* Task prompt *
Among the entries that follow, the required portion opens with the line containing "ring mcp: (213, 234)" and closes with the line containing "middle tip: (289, 181)". Give that portion again exactly, and nothing else.
BEGIN
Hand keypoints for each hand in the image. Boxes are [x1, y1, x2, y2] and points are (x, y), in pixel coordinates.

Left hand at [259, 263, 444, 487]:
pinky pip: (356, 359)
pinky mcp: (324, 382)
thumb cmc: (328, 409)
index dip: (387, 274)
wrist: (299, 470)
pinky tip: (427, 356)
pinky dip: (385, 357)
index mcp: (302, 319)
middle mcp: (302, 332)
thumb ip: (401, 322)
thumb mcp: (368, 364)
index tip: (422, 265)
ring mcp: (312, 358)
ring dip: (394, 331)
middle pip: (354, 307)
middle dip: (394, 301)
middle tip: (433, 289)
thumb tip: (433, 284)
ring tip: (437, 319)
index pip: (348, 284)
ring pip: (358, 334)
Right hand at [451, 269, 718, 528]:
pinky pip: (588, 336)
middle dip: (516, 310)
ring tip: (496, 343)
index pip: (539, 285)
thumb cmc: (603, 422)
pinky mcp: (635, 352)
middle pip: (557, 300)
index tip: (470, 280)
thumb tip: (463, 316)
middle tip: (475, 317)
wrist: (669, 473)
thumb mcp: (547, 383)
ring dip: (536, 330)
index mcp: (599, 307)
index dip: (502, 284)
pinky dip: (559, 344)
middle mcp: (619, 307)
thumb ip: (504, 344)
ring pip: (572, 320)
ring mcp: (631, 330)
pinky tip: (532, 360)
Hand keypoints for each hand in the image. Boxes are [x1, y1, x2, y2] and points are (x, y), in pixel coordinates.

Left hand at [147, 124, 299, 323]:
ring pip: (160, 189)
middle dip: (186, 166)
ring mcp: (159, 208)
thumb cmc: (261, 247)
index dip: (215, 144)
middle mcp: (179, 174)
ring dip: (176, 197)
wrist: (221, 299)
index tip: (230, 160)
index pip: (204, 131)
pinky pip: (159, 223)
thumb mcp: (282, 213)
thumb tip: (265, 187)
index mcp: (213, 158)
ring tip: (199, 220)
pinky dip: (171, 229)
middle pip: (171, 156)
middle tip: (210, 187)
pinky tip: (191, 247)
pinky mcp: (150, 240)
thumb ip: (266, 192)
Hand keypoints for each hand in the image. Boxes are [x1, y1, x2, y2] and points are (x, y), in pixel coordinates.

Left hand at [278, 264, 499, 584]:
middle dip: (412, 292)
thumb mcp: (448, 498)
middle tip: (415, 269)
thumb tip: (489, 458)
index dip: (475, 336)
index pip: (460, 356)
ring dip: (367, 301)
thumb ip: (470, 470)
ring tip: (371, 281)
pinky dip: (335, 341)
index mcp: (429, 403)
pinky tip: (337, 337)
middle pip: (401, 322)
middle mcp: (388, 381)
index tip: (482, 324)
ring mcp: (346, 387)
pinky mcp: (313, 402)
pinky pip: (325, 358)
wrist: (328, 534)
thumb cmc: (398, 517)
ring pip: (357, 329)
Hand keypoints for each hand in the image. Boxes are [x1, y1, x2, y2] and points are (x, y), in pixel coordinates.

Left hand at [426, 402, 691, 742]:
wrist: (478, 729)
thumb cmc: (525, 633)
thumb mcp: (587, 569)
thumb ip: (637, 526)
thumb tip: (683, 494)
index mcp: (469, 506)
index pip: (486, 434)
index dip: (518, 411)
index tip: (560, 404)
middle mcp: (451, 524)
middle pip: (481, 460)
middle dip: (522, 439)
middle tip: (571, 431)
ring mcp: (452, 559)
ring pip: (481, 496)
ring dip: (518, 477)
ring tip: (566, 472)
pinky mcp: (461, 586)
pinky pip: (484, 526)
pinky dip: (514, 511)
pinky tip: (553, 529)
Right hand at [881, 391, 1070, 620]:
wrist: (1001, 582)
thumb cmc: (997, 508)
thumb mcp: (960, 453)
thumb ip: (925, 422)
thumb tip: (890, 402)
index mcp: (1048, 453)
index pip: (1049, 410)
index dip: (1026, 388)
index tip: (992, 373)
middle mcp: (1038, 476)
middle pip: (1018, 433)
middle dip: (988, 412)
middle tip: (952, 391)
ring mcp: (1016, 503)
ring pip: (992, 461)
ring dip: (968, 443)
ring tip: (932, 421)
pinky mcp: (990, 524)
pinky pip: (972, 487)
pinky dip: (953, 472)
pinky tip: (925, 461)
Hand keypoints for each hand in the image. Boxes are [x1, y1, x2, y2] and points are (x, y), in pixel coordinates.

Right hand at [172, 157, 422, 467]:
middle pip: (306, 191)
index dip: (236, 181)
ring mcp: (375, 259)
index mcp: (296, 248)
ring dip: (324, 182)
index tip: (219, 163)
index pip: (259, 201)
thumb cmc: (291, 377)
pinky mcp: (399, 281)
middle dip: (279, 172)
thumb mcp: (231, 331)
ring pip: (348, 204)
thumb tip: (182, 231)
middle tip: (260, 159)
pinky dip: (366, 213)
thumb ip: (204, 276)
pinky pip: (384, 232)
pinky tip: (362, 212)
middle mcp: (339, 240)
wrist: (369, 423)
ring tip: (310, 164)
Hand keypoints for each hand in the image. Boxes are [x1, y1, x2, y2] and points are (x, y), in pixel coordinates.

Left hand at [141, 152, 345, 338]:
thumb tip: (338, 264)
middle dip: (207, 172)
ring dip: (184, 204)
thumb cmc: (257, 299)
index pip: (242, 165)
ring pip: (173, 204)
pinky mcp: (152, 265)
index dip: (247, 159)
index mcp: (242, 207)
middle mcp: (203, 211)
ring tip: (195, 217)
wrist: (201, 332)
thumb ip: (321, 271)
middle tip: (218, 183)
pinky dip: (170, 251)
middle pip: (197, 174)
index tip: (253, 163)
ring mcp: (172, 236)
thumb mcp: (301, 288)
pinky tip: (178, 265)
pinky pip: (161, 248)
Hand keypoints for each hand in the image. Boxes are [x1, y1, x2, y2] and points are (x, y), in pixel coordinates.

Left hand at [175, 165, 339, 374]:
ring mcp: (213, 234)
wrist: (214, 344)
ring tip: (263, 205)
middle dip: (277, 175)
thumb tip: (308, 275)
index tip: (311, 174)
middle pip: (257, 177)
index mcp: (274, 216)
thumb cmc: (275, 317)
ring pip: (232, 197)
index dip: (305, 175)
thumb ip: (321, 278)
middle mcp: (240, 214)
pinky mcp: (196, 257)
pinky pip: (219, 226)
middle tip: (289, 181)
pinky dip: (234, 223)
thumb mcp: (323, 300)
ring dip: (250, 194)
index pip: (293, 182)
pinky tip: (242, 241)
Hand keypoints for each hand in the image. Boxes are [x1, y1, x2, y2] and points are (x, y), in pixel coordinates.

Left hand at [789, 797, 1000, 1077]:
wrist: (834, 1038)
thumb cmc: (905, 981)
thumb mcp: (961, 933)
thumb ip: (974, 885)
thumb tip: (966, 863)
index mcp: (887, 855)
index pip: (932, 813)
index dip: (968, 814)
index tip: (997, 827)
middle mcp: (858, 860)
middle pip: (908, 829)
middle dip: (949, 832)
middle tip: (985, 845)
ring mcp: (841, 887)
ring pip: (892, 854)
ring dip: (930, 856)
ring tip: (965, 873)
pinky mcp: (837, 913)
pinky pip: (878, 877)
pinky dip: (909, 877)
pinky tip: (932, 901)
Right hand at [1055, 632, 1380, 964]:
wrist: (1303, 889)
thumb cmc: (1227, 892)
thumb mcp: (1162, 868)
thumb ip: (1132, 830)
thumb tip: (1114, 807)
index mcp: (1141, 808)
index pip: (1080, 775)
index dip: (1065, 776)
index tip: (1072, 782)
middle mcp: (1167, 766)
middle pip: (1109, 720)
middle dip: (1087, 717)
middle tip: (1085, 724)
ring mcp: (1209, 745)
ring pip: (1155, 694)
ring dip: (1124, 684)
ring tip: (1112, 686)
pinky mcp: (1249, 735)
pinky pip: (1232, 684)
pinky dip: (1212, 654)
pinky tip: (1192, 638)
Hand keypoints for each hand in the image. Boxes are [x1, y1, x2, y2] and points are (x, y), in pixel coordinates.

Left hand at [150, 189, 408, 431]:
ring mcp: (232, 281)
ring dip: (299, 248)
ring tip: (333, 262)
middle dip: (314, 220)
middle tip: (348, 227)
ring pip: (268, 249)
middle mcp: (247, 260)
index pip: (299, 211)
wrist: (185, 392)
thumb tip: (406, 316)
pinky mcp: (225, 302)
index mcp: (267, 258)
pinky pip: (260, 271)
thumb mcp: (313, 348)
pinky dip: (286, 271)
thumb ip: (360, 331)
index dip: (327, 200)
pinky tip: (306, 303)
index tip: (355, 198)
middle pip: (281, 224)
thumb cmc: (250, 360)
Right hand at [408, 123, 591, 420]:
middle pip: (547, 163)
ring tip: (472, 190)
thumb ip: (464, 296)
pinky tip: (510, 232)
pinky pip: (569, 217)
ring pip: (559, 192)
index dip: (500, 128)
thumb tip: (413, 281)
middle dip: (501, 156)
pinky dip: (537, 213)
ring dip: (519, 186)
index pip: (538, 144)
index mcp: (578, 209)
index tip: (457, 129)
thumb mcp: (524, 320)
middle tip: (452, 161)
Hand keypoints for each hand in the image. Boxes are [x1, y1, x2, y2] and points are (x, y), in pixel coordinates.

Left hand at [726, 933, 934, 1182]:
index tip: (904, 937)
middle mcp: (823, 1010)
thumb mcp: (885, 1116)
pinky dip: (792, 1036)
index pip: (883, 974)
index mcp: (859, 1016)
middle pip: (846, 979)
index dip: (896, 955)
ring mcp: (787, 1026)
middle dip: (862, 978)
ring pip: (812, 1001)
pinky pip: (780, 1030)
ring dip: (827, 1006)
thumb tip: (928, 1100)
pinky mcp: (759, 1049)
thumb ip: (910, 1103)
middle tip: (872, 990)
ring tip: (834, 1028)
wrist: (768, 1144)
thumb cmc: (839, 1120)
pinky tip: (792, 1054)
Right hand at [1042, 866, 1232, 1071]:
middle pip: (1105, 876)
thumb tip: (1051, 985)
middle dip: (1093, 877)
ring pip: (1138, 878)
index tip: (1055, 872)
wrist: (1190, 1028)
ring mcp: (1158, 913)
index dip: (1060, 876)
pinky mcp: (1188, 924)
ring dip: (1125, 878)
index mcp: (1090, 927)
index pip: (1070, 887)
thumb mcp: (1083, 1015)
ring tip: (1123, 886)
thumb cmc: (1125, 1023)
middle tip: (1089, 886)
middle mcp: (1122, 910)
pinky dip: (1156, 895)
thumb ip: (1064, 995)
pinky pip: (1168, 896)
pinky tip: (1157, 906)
END
* Task answer *
ring mcp: (213, 234)
wrist: (214, 344)
ring tip: (263, 205)
middle dip: (277, 175)
thumb tip: (308, 275)
index tip: (311, 174)
middle pip: (257, 177)
index mcp: (274, 216)
thumb cmc: (275, 317)
ring pip: (232, 197)
index dip: (305, 175)
thumb ip: (321, 278)
middle mcp: (240, 214)
pinky mcp: (196, 257)
pinky pip: (219, 226)
middle tip: (289, 181)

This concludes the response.